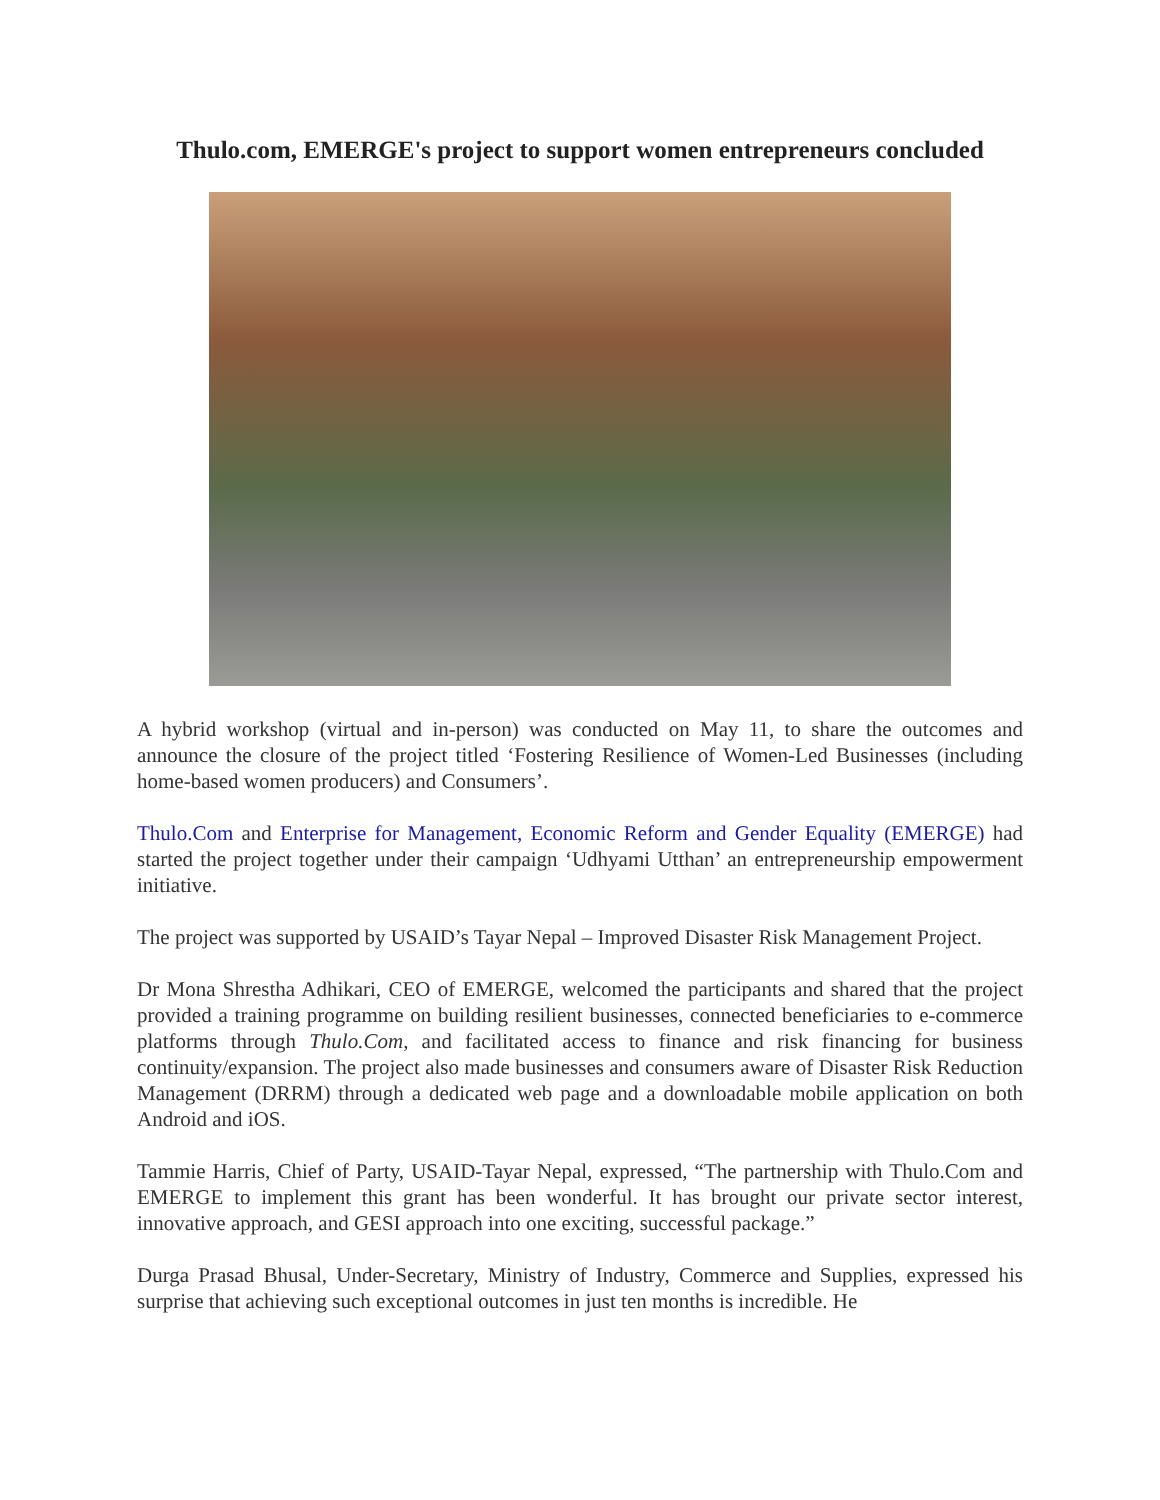Thulo.com, EMERGE's project to support women entrepreneurs concluded
A hybrid workshop (virtual and in-person) was conducted on May 11, to share the outcomes and announce the closure of the project titled ‘Fostering Resilience of Women-Led Businesses (including home-based women producers) and Consumers’.
Thulo.Com and Enterprise for Management, Economic Reform and Gender Equality (EMERGE) had started the project together under their campaign ‘Udhyami Utthan’ an entrepreneurship empowerment initiative.
The project was supported by USAID’s Tayar Nepal – Improved Disaster Risk Management Project.
Dr Mona Shrestha Adhikari, CEO of EMERGE, welcomed the participants and shared that the project provided a training programme on building resilient businesses, connected beneficiaries to e-commerce platforms through Thulo.Com, and facilitated access to finance and risk financing for business continuity/expansion. The project also made businesses and consumers aware of Disaster Risk Reduction Management (DRRM) through a dedicated web page and a downloadable mobile application on both Android and iOS.
Tammie Harris, Chief of Party, USAID-Tayar Nepal, expressed, “The partnership with Thulo.Com and EMERGE to implement this grant has been wonderful. It has brought our private sector interest, innovative approach, and GESI approach into one exciting, successful package.”
Durga Prasad Bhusal, Under-Secretary, Ministry of Industry, Commerce and Supplies, expressed his surprise that achieving such exceptional outcomes in just ten months is incredible. He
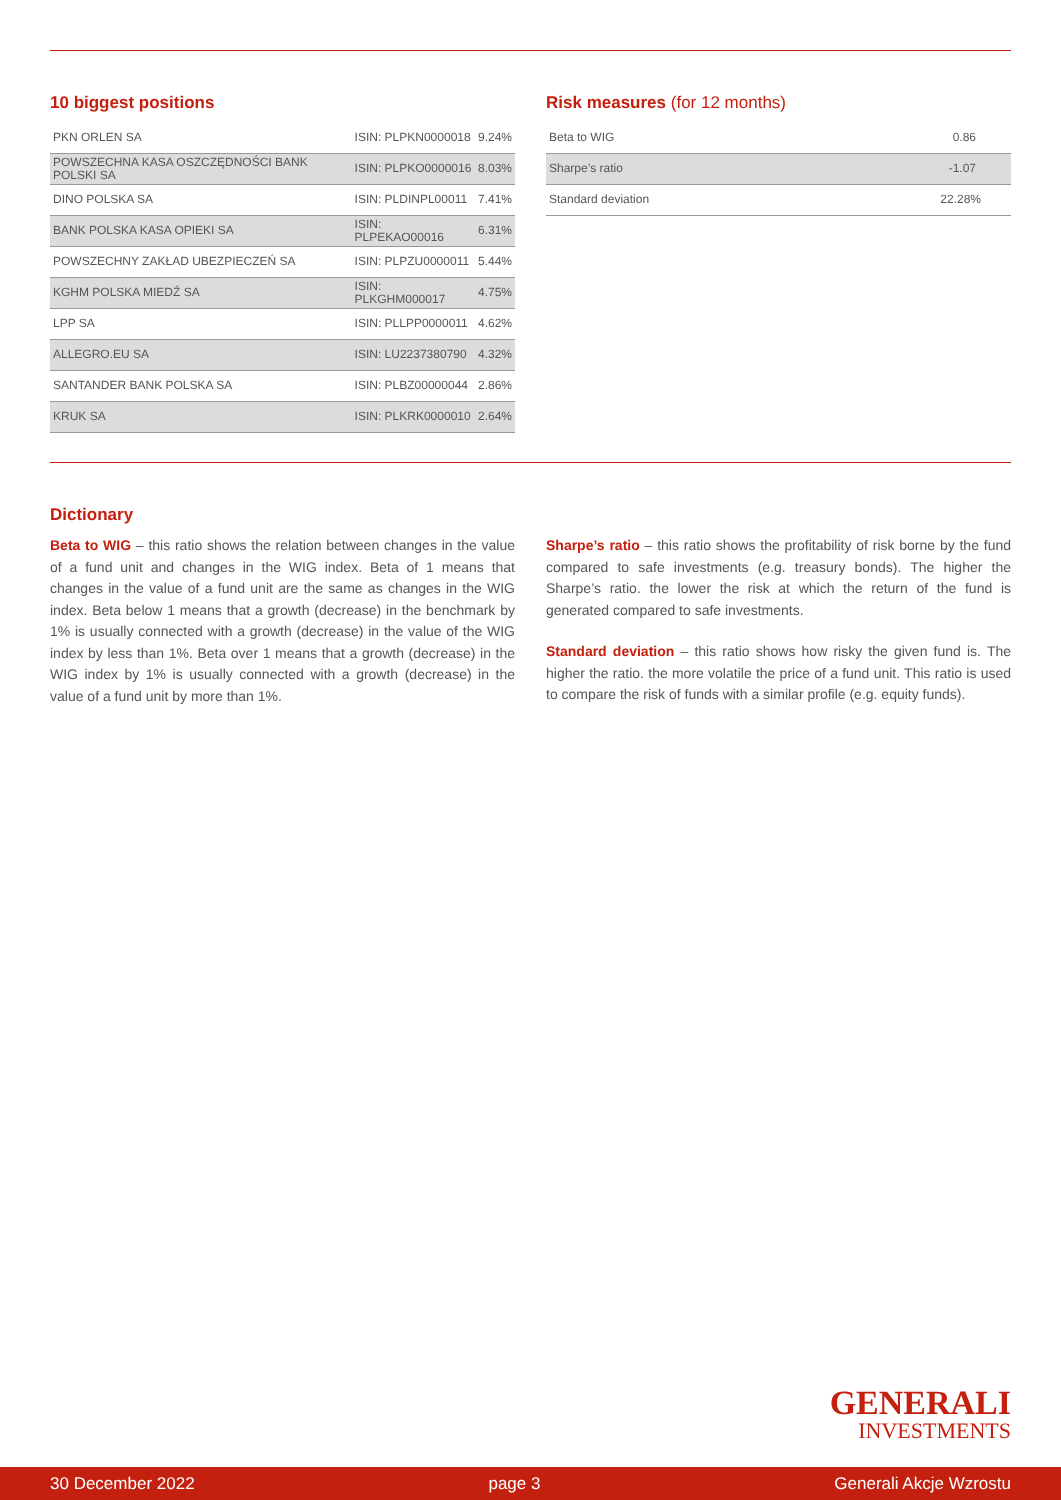10 biggest positions
| PKN ORLEN SA | ISIN: PLPKN0000018 | 9.24% |
| POWSZECHNA KASA OSZCZĘDNOŚCI BANK POLSKI SA | ISIN: PLPKO0000016 | 8.03% |
| DINO POLSKA SA | ISIN: PLDINPL00011 | 7.41% |
| BANK POLSKA KASA OPIEKI SA | ISIN: PLPEKAO00016 | 6.31% |
| POWSZECHNY ZAKŁAD UBEZPIECZEŃ SA | ISIN: PLPZU0000011 | 5.44% |
| KGHM POLSKA MIEDŹ SA | ISIN: PLKGHM000017 | 4.75% |
| LPP SA | ISIN: PLLPP0000011 | 4.62% |
| ALLEGRO.EU SA | ISIN: LU2237380790 | 4.32% |
| SANTANDER BANK POLSKA SA | ISIN: PLBZ00000044 | 2.86% |
| KRUK SA | ISIN: PLKRK0000010 | 2.64% |
Risk measures (for 12 months)
| Beta to WIG | 0.86 |
| Sharpe’s ratio | -1.07 |
| Standard deviation | 22.28% |
Dictionary
Beta to WIG – this ratio shows the relation between changes in the value of a fund unit and changes in the WIG index. Beta of 1 means that changes in the value of a fund unit are the same as changes in the WIG index. Beta below 1 means that a growth (decrease) in the benchmark by 1% is usually connected with a growth (decrease) in the value of the WIG index by less than 1%. Beta over 1 means that a growth (decrease) in the WIG index by 1% is usually connected with a growth (decrease) in the value of a fund unit by more than 1%.
Sharpe’s ratio – this ratio shows the profitability of risk borne by the fund compared to safe investments (e.g. treasury bonds). The higher the Sharpe’s ratio. the lower the risk at which the return of the fund is generated compared to safe investments.
Standard deviation – this ratio shows how risky the given fund is. The higher the ratio. the more volatile the price of a fund unit. This ratio is used to compare the risk of funds with a similar profile (e.g. equity funds).
GENERALI
INVESTMENTS
30 December 2022 page 3 Generali Akcje Wzrostu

WHAT IS REQUIRED:
Skip every line before the one containing "Sharpe’s ratio –". Retype that line and the rest through the last one exactly as they stand in the listing.

EXPECTED ANSWER:
Sharpe’s ratio – this ratio shows the profitability of risk borne by the fund compared to safe investments (e.g. treasury bonds). The higher the Sharpe’s ratio. the lower the risk at which the return of the fund is generated compared to safe investments.
Standard deviation – this ratio shows how risky the given fund is. The higher the ratio. the more volatile the price of a fund unit. This ratio is used to compare the risk of funds with a similar profile (e.g. equity funds).
GENERALI
INVESTMENTS
30 December 2022 page 3 Generali Akcje Wzrostu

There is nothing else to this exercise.